Dönen Salıncaklar ve Soko



Genital öncesine çekilmiş haz ilkesinin muhafazakar aksiyon alanı... Yeşermeye yüz tutmuş metafizik - şeffaf bir kürenin içine hapsolmuş kişiliklerin kendi ekseni etrafında dönmeleri. Bu dönüş, dünyanın yuvarlaklığını değil, kendiliğin yuvarlaklığını ve kaçınılmaz tekrarını kanıtlıyor. Yeryüzüne düşemeden asılı kalmış yağmur damlaları ya da birbirlerine çarpmaksızın yer kabuğunu soğutmayı başaran molekül tanecikleri gibi, ayrılan nesneyi ayrılma mesafesini koruyarak izleyen trajik ödev bilinci...

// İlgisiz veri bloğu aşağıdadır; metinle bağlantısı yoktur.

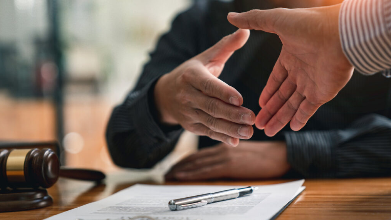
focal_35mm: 74
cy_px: 110
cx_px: 196
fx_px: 767
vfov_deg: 16.3
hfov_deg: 28.6
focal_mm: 70
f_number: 2.8
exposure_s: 1/160
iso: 200
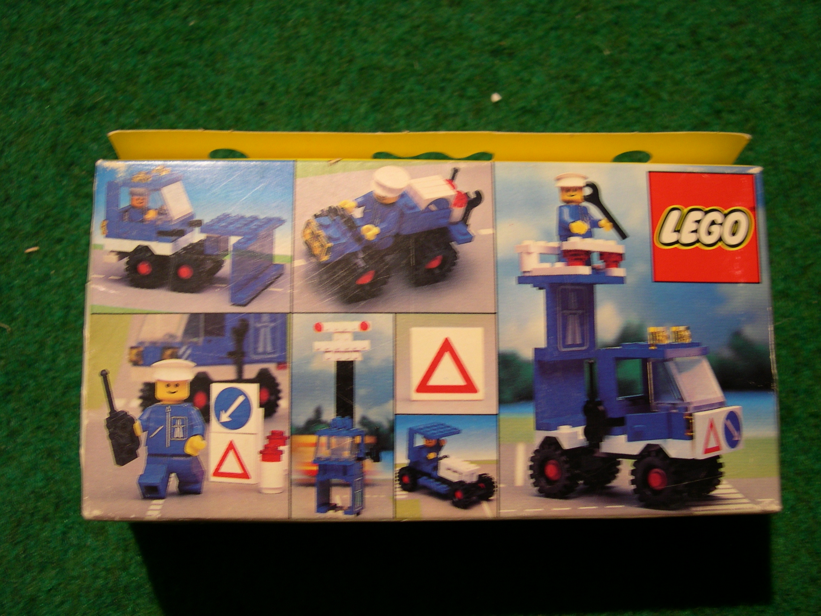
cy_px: 308
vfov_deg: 37.7
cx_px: 410
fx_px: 901
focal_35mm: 38
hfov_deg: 49.0
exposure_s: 1/8.1
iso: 100
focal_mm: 8
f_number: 2.8
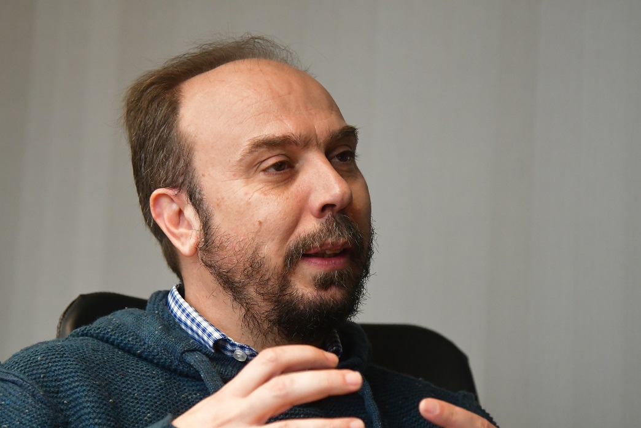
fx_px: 2190
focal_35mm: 123
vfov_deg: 11.1
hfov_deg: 16.7
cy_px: 214
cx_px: 320
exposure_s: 1/160
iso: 5000
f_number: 4
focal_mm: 82
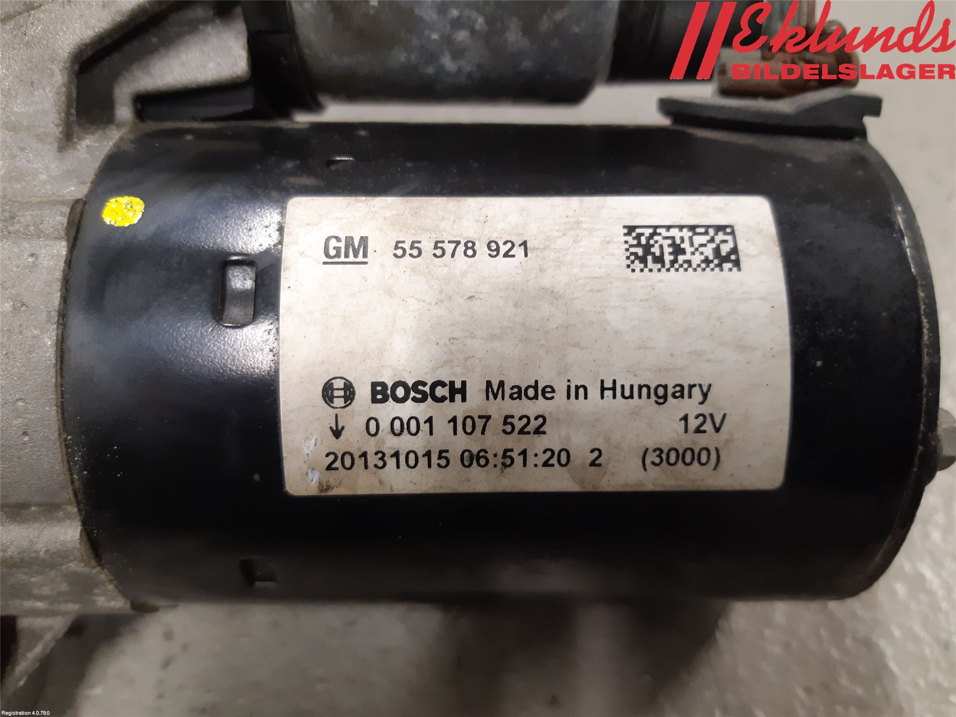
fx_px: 718
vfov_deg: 53.1
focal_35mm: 26
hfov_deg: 67.3
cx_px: 478
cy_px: 358
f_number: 1.7
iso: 160
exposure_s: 1/50
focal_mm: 3.93
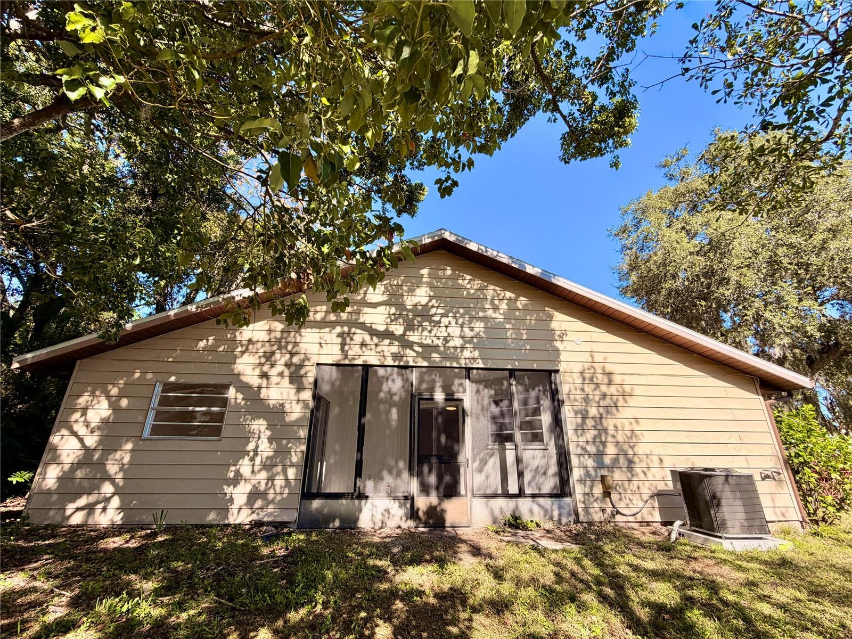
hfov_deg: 102.1
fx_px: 345
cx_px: 426
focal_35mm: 14
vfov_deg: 85.7
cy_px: 320
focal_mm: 2.22
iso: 40
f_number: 2.2
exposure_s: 1/549
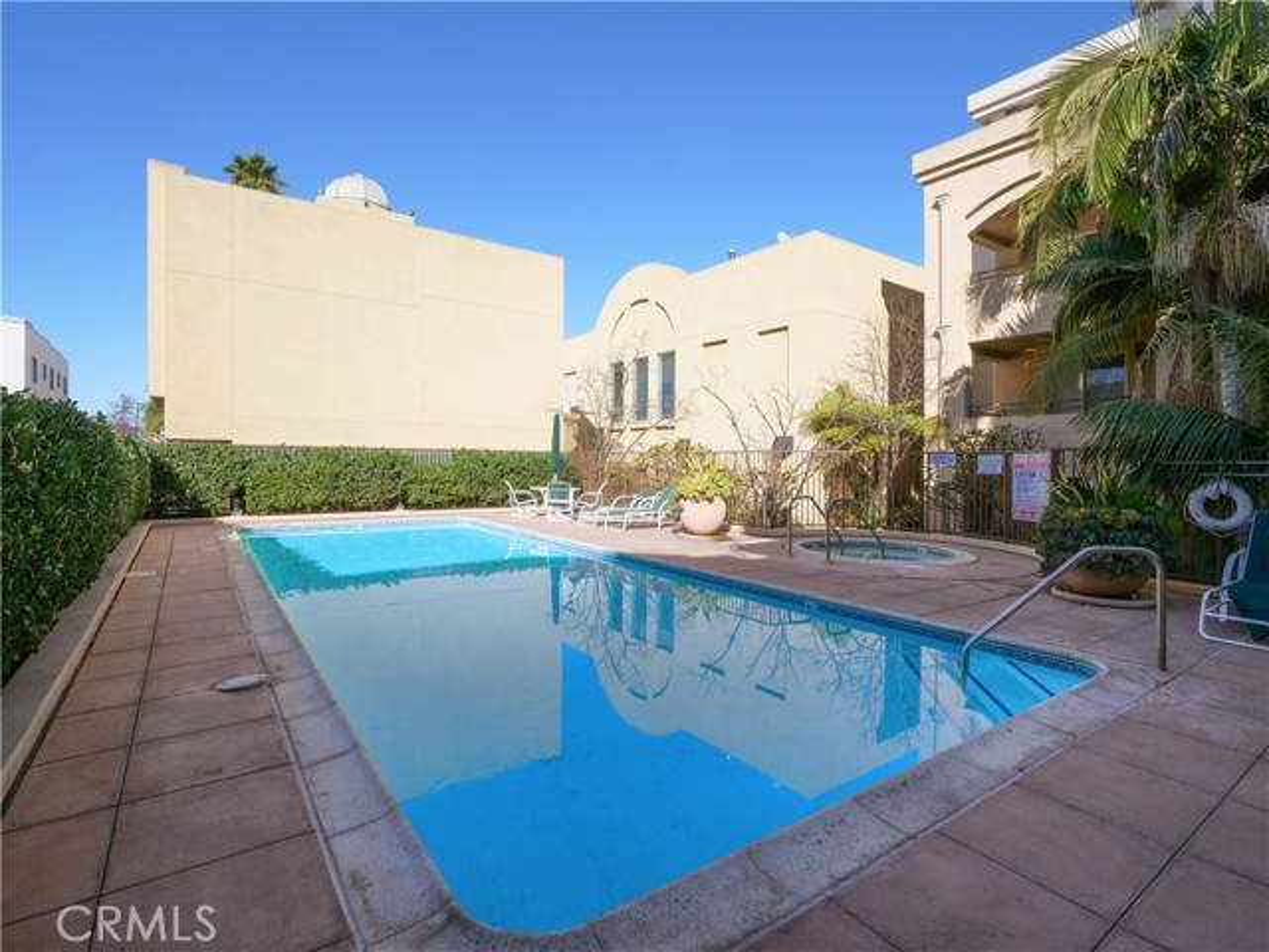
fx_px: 587
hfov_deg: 94.5
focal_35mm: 16
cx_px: 634
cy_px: 476
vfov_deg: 78.1
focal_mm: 8
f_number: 11
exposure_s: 1/200
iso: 250
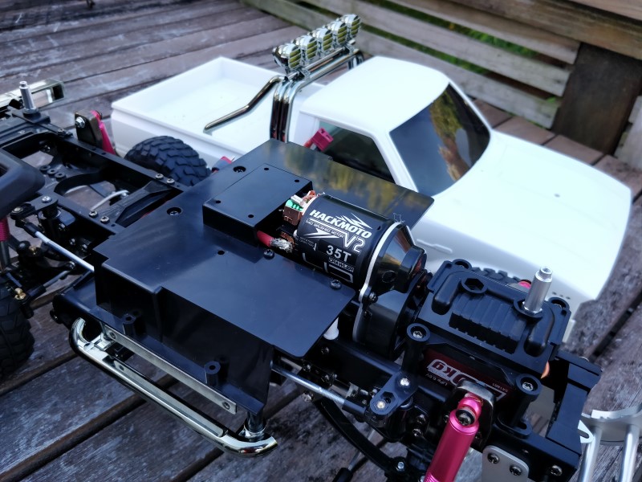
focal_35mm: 24
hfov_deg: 71.6
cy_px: 241
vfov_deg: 56.8
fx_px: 445
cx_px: 321
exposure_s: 1/121
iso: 200
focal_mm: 4.1
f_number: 1.7
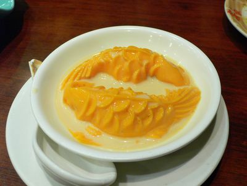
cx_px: 124
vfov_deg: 41.8
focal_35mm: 34
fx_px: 243
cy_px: 93
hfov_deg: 54.0
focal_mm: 6.3
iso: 200
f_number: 2.8
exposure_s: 1/25
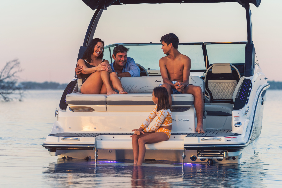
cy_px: 94
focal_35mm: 155
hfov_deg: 13.2
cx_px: 141
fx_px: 1214
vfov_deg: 8.9
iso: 200
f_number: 4.5
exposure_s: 1/500
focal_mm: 155
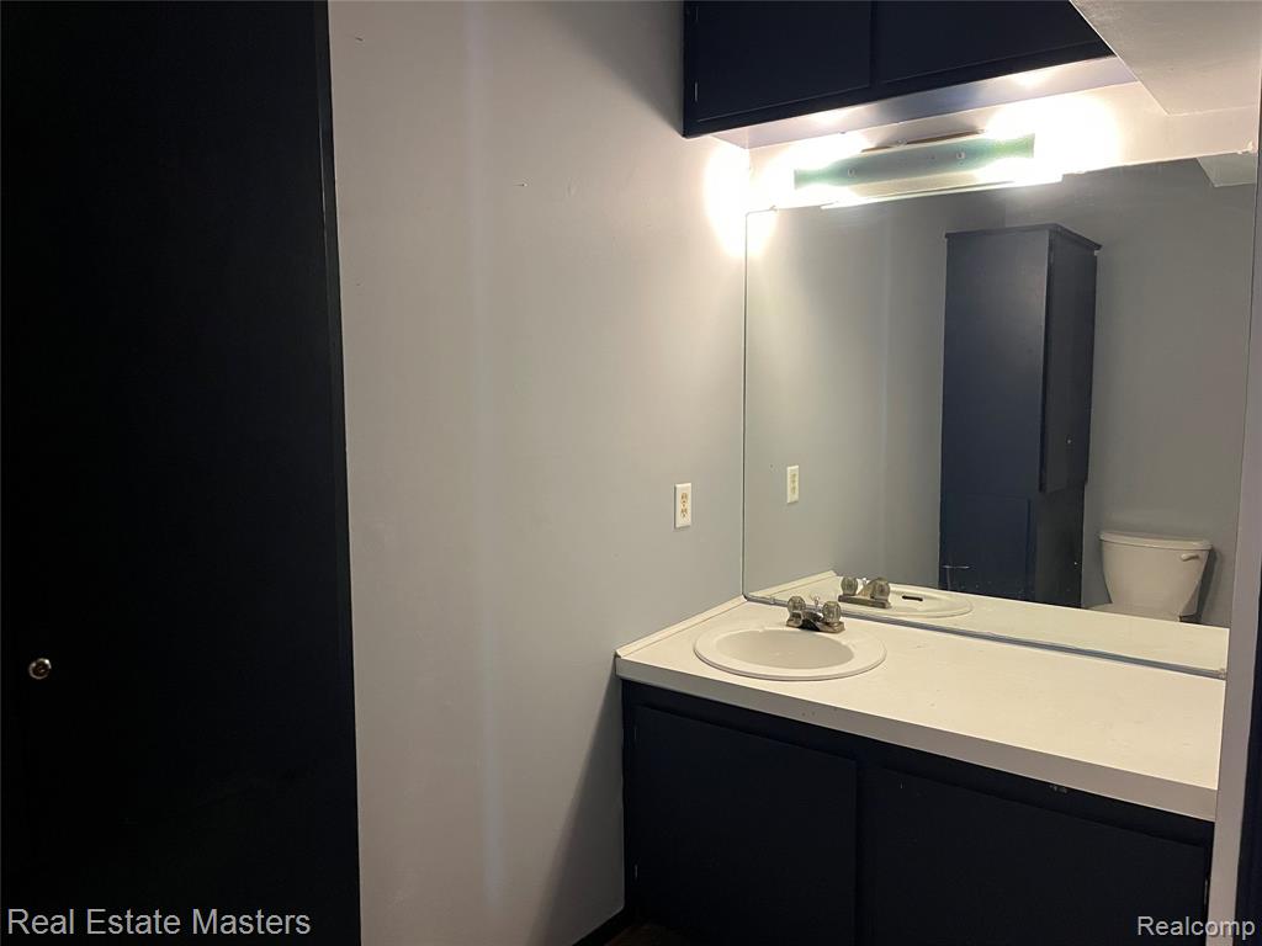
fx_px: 948
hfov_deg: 67.3
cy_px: 473
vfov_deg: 53.1
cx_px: 631
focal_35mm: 26
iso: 400
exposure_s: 1/60
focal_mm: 5.1
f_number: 1.6
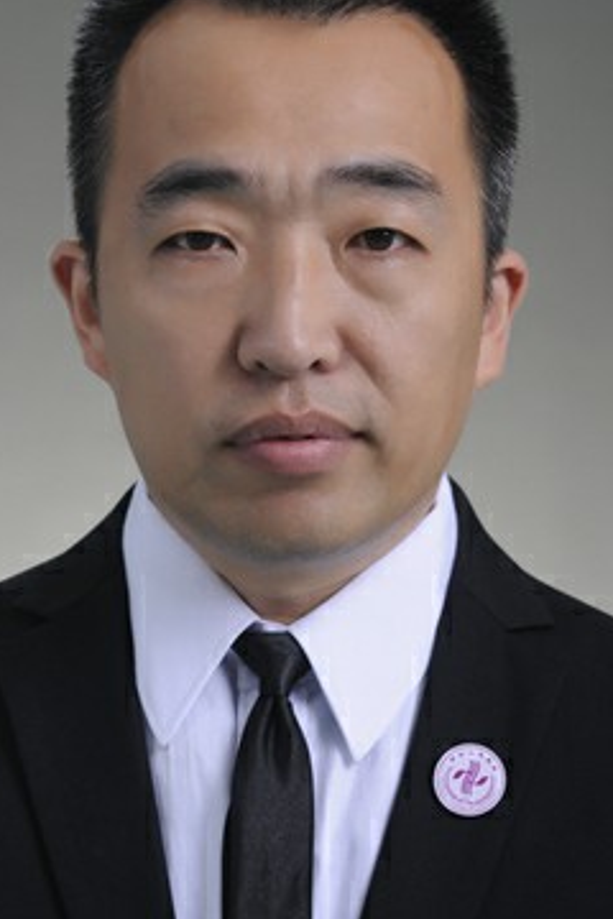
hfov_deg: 8.6
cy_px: 394
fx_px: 4077
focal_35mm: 160
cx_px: 284
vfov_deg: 12.9
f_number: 5.6
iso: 160
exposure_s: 1/125
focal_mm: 85
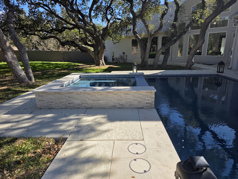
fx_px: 158
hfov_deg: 73.9
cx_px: 119
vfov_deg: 58.9
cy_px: 90
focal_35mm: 23
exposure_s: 1/3707
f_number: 1.7
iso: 80
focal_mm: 6.3
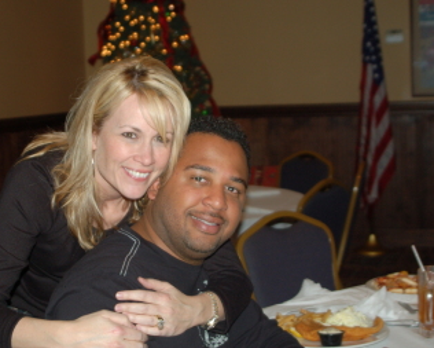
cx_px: 168
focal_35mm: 72
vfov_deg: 21.3
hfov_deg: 26.3
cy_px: 146
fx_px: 925
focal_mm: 36
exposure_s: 1/60
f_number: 4
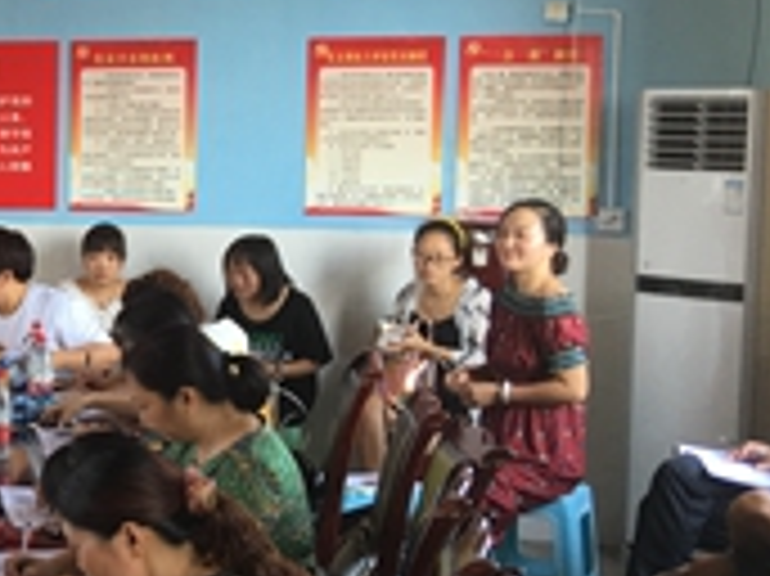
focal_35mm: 85
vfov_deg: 17.3
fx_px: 1889
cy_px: 286
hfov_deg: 20.6
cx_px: -279
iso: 40
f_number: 2.2
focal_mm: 4.15
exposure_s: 1/100
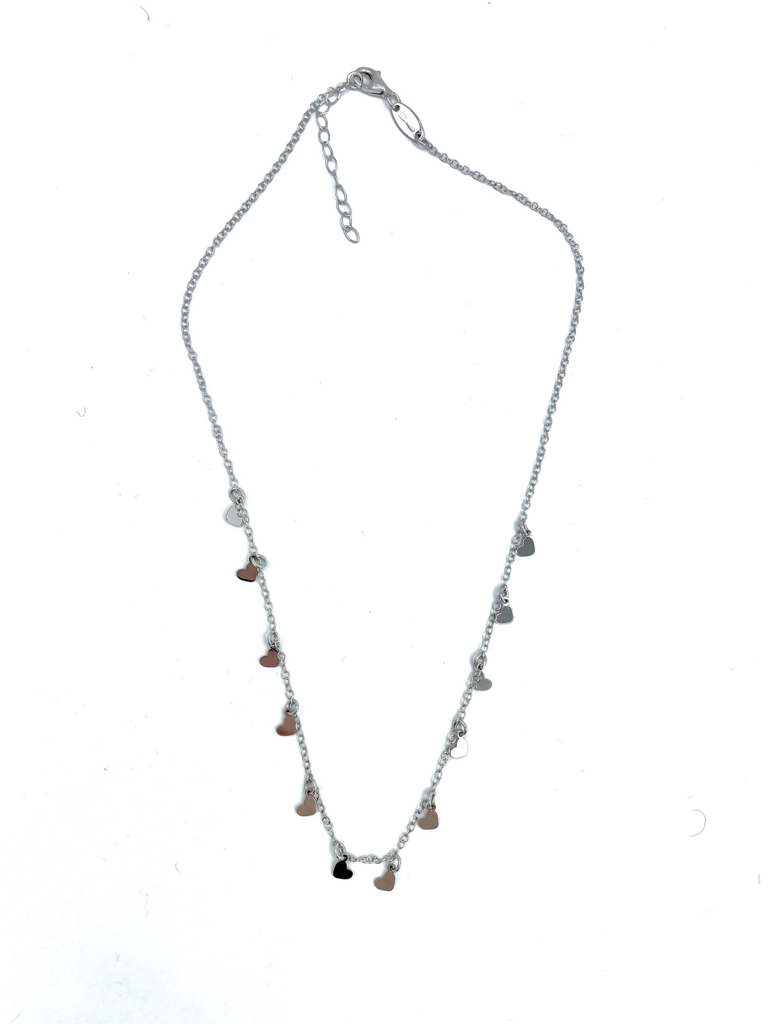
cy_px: 512
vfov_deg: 67.3
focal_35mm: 26
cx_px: 384
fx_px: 769
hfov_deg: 53.1
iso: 32
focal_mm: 4.2
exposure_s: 1/3610
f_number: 1.6
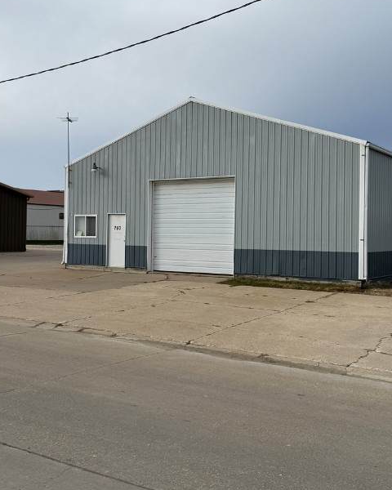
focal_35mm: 40
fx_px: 580
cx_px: 189
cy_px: 224
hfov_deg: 37.3
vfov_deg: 45.7
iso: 80
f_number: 1.78
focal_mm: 6.76
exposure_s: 1/4673
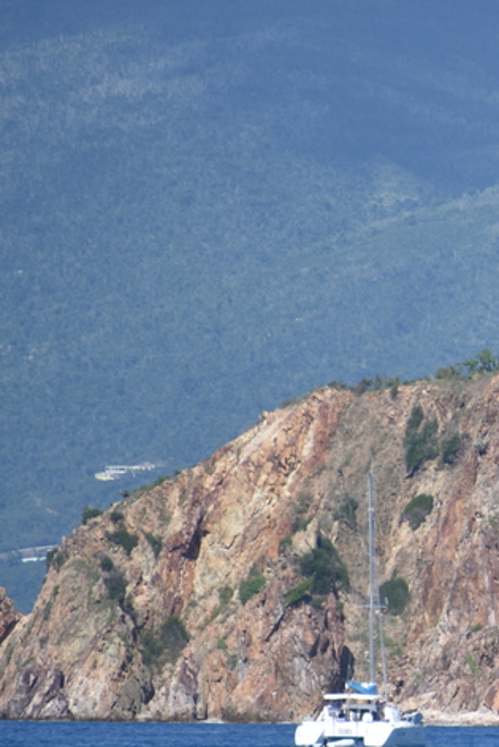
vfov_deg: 2.5
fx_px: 16890
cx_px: 754
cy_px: 480
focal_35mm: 813
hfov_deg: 1.7
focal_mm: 300
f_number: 6.3
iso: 100
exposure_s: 1/640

Kendisinin olmayanı yakalamak adına kollarını iki yana açmış, bacaklarını bilekten çapraz döllemiş kadın benim sevgilim, adı ‘Soko’. Birkaç zamandır birlikteyiz. Sonra günlerden birgün gitmeye karar verdik, adını hiç duymadığımız ülkelere. Henüz yolun başındayız. Lunaparkı arabanın camından ilk gören o oldu. Dinlenmek için durduk. Ona, salıncağa bindiğinde kollarını alabildiğine açmasını ve geleceğimizin tersi yönde dönmesini söyledim. Böylece olduğu yerde benden uzaklaşıp kendi özgürlüğünü kazanabilecekti. Ona, ne yönde dönerse dönsün, rüzgarın karşı tarafında olacağını söyledim. Böylece hayatı boyunca yüzüne çarpan tek imgenin ben olmadığımı anlayabilecekti. Ona, ne olursa olsun, bacaklarını bilekten çapraz kılmayı unutmamasını söyledim. Böylece organize edilmiş yerçekimsizliğin sözde hazzına karşı ‘gerçeklik’ dengesini koruyabilecekti...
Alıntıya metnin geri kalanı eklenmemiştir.